• **AIM OF THE EXERCISE**: The line containing "right shoulder: (1391, 662, 8)" marks where to begin. Write out that line and every line after it exactly, through the last line below.

────

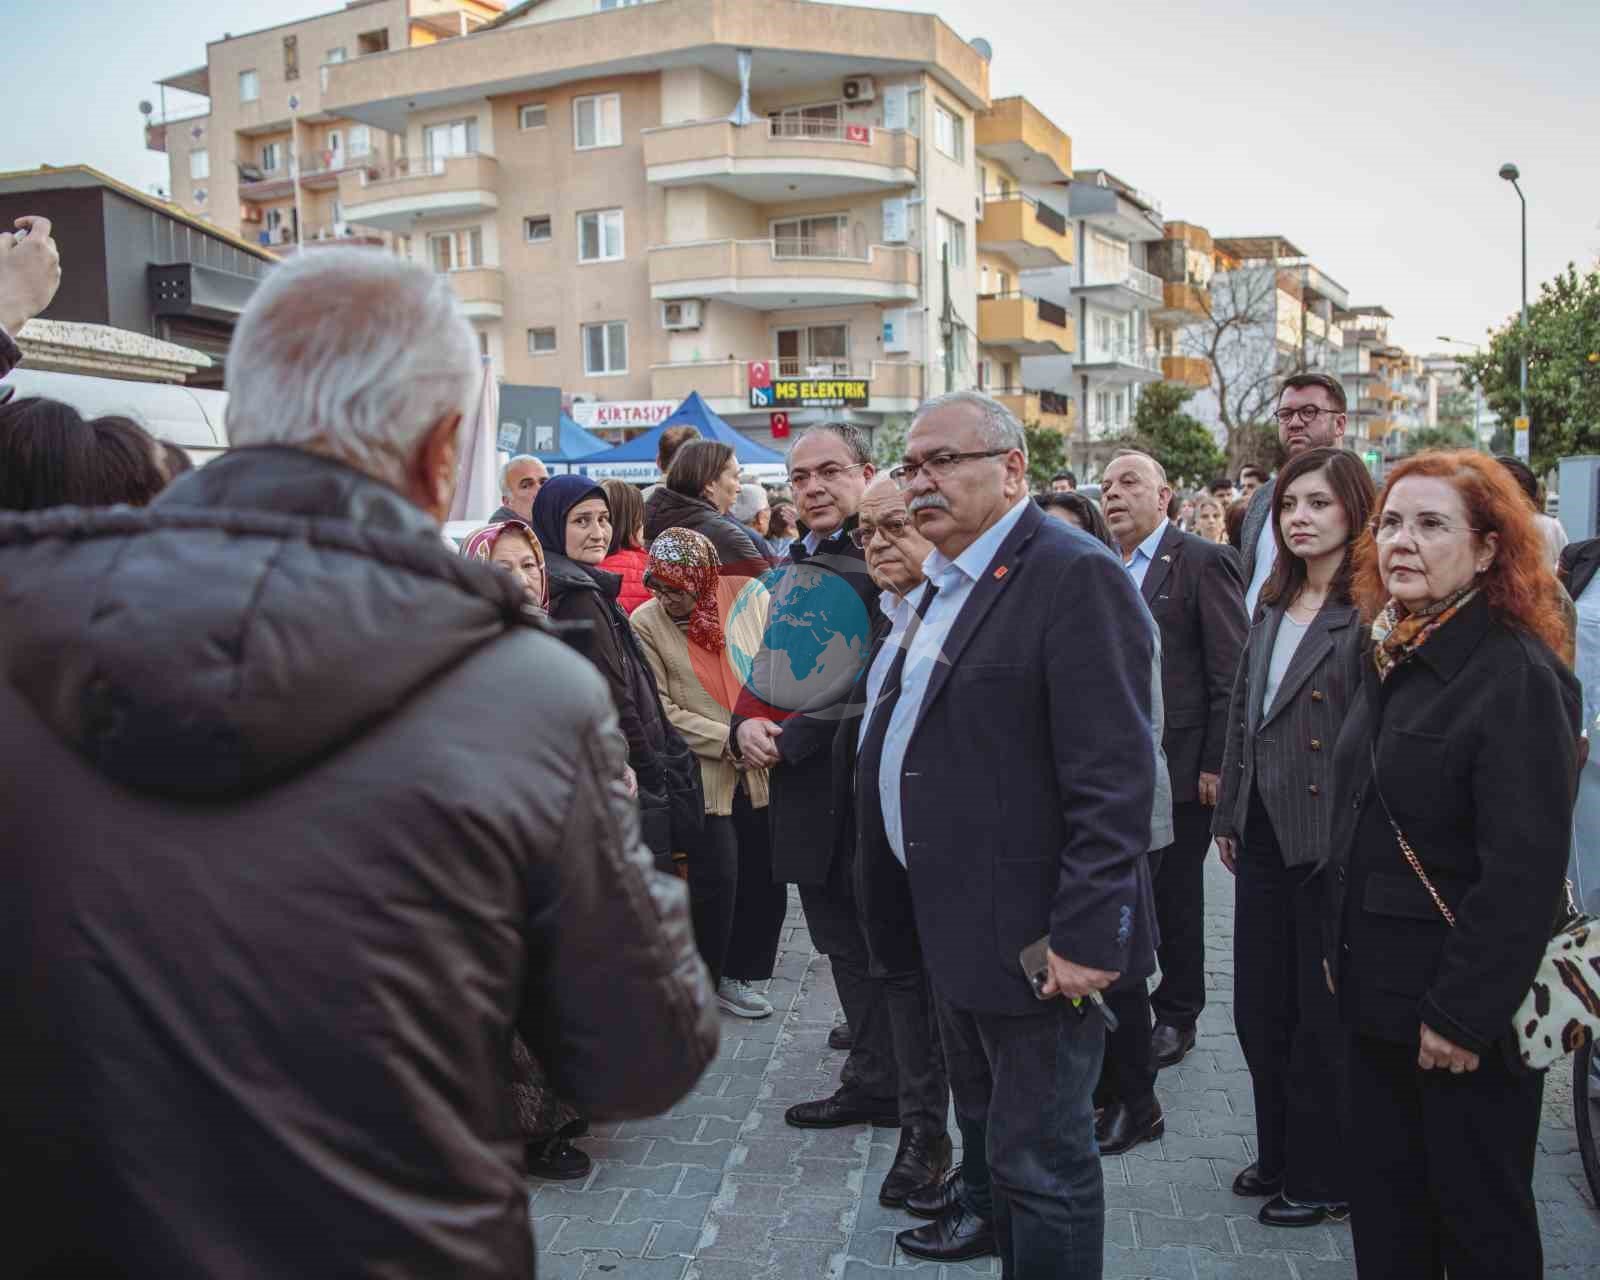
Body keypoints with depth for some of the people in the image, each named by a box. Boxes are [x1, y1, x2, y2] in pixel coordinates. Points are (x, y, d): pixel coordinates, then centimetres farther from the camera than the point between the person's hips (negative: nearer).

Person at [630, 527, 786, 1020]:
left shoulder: (749, 600, -2)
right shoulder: (645, 623, -8)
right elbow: (662, 711, -11)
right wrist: (729, 739, -17)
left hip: (761, 771, 3)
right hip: (704, 775, -3)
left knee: (765, 880, 9)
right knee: (716, 881, -1)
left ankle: (737, 975, 28)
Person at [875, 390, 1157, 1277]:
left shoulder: (1076, 577, -17)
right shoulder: (949, 581, 13)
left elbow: (1113, 778, -22)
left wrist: (1087, 934, -23)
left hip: (1039, 937, -9)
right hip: (961, 930, 9)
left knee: (1040, 1165, 2)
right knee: (992, 1144, 21)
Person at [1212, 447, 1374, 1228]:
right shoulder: (1275, 605, 11)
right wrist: (1228, 814, 15)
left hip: (1331, 837, -7)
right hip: (1266, 834, 7)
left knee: (1323, 1017, 7)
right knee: (1259, 1008, 15)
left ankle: (1325, 1178, 25)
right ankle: (1280, 1156, 34)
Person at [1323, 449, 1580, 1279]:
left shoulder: (1516, 675, -17)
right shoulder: (1391, 662, 8)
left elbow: (1526, 869, -21)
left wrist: (1463, 1015, -20)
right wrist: (1339, 947, 14)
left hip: (1467, 1010, -7)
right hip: (1380, 993, 7)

────

• **WRITTEN SOLUTION**:
right shoulder: (1391, 662, 8)
left elbow: (1526, 869, -21)
left wrist: (1463, 1015, -20)
right wrist: (1339, 947, 14)
left hip: (1467, 1010, -7)
right hip: (1380, 993, 7)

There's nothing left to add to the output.